■ TÂCHE À RÉALISER
Transcrivez à l'identique et en entier l'extrait sur la culture andine à Lima.

■ EXTRAIT DE PAGE
● ● ● ● ●

59 Le point de vue défendu par l'anthropologue dans cet ouvrage est celui d'une « culture andine » qui se reproduit en milieu urbain, dans les barriadas (bidonvilles), donnant naissance au secteur informel comme l'une des expressions d'un mode d'organisation solidaire dont l'État est absent. Il dénonce le manque d'intégration républicaine du fait de l'existence d'une société dualiste fondée sur l'exclusion de l'« indigène ». La révision de ses thèses vingt ans plus tard donne l'occasion à l'auteur de constater les énormes changements qu'ont connus Lima et le pays tout entier dans l'intervalle. Les quartiers de la métropole se sont réorganisés sur la base de nouveaux pauvres et de nouveaux riches. Cependant, l'intégration sociale, économique et politique, tant prônée dans les décennies passées, ne se fait pas, ce qui ne laisse pas d'inquiéter intellectuels et gouvernants. Il a manqué peut-être une vision moins dualiste de la société pour comprendre ses recompositions : les migrants qui ont alimenté l'énorme croissance de Lima ne venaient pas tous des montagnes et comptaient souvent parmi les plus instruits.

● ● ● ● ●

■ DONNÉES À ANALYSER
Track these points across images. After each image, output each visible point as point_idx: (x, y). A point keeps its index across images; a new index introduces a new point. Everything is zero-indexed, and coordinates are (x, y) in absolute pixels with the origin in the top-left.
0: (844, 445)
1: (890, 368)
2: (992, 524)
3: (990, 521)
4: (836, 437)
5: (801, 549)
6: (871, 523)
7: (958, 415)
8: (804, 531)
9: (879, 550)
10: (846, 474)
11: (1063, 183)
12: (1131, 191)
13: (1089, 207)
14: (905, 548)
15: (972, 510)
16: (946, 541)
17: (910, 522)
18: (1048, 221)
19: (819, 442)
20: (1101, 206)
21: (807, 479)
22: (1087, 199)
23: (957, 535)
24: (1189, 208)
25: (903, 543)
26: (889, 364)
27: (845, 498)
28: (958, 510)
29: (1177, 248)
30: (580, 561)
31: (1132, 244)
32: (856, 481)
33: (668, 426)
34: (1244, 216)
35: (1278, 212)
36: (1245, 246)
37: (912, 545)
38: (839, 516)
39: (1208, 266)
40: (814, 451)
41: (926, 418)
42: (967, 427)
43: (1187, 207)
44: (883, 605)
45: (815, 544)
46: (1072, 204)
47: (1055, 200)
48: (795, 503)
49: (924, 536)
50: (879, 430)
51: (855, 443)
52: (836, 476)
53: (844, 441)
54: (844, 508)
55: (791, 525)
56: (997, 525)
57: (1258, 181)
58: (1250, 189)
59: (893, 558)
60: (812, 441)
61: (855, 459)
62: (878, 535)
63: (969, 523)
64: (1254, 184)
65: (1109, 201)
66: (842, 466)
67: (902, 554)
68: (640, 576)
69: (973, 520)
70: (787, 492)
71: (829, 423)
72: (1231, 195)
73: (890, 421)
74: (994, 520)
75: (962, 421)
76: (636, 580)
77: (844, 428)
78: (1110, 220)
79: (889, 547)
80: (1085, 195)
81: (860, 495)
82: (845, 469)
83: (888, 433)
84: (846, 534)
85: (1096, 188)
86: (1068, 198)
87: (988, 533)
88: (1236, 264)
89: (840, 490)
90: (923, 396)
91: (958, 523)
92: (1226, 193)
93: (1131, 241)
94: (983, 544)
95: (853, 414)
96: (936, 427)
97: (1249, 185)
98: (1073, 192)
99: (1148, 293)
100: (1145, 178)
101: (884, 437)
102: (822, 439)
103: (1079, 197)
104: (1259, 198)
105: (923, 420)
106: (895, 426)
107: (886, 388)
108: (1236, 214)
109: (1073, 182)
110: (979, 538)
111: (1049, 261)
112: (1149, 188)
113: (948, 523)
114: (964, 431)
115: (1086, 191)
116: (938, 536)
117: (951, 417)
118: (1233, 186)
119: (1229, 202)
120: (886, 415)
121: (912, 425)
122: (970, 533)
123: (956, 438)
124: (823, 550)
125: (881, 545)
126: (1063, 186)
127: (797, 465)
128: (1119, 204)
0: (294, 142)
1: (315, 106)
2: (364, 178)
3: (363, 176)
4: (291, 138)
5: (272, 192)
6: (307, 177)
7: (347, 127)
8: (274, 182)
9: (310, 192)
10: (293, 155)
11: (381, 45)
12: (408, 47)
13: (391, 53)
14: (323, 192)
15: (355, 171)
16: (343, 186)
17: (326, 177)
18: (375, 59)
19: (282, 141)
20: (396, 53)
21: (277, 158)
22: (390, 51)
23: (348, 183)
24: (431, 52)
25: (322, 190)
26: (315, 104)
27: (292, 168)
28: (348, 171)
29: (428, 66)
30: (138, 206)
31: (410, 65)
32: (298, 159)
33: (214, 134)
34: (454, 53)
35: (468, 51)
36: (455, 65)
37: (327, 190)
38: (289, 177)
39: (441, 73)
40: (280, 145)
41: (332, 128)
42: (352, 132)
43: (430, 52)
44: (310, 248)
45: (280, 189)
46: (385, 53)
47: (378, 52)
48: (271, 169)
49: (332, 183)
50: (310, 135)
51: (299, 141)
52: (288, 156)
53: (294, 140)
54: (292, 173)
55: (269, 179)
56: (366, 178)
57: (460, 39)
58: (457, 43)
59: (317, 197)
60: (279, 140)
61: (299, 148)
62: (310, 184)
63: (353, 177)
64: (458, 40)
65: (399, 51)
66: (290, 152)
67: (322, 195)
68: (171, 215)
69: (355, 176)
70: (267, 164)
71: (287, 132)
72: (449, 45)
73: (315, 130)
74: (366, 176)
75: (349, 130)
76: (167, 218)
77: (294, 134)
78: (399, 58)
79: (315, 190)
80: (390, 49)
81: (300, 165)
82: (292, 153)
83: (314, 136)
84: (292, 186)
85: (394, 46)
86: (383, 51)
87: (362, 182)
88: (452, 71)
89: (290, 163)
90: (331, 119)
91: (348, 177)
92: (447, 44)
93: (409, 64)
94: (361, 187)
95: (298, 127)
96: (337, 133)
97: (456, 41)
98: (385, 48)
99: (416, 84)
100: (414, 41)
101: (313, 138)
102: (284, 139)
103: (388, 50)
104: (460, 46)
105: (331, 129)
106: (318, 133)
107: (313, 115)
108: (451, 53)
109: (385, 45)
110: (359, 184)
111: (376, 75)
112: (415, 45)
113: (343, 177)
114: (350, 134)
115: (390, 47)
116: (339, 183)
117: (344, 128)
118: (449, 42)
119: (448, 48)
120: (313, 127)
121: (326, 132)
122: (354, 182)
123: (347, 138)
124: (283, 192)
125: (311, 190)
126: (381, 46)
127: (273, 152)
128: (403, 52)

● ● ● ● ●

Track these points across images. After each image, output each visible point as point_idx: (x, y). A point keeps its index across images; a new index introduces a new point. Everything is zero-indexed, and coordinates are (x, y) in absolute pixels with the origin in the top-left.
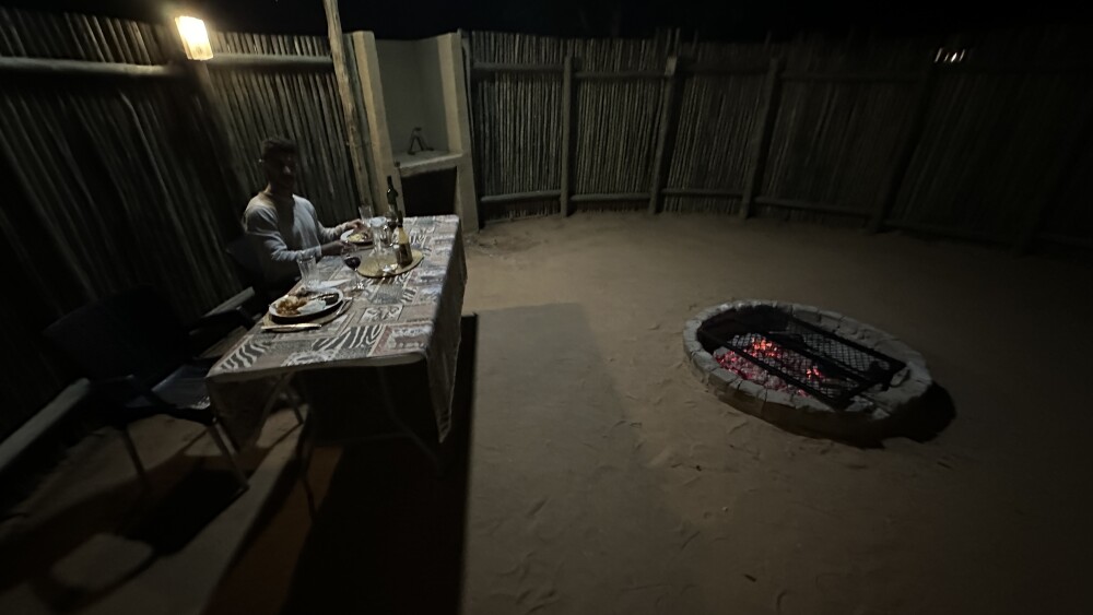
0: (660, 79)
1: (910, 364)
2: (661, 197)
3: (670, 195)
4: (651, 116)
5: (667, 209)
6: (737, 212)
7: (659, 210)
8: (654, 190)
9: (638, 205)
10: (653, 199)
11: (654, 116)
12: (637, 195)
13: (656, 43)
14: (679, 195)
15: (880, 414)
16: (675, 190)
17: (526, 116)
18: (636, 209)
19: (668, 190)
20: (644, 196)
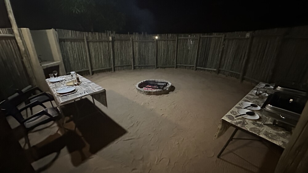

● ● ● ● ●

■ EXERCICE RÉALISÉ
59 Le point de vue défendu par l'anthropologue dans cet ouvrage est celui d'une « culture andine » qui se reproduit en milieu urbain, dans les barriadas (bidonvilles), donnant naissance au secteur informel comme l'une des expressions d'un mode d'organisation solidaire dont l'État est absent. Il dénonce le manque d'intégration républicaine du fait de l'existence d'une société dualiste fondée sur l'exclusion de l'« indigène ». La révision de ses thèses vingt ans plus tard donne l'occasion à l'auteur de constater les énormes changements qu'ont connus Lima et le pays tout entier dans l'intervalle. Les quartiers de la métropole se sont réorganisés sur la base de nouveaux pauvres et de nouveaux riches. Cependant, l'intégration sociale, économique et politique, tant prônée dans les décennies passées, ne se fait pas, ce qui ne laisse pas d'inquiéter intellectuels et gouvernants. Il a manqué peut-être une vision moins dualiste de la société pour comprendre ses recompositions : les migrants qui ont alimenté l'énorme croissance de Lima ne venaient pas tous des montagnes et comptaient souvent parmi les plus instruits.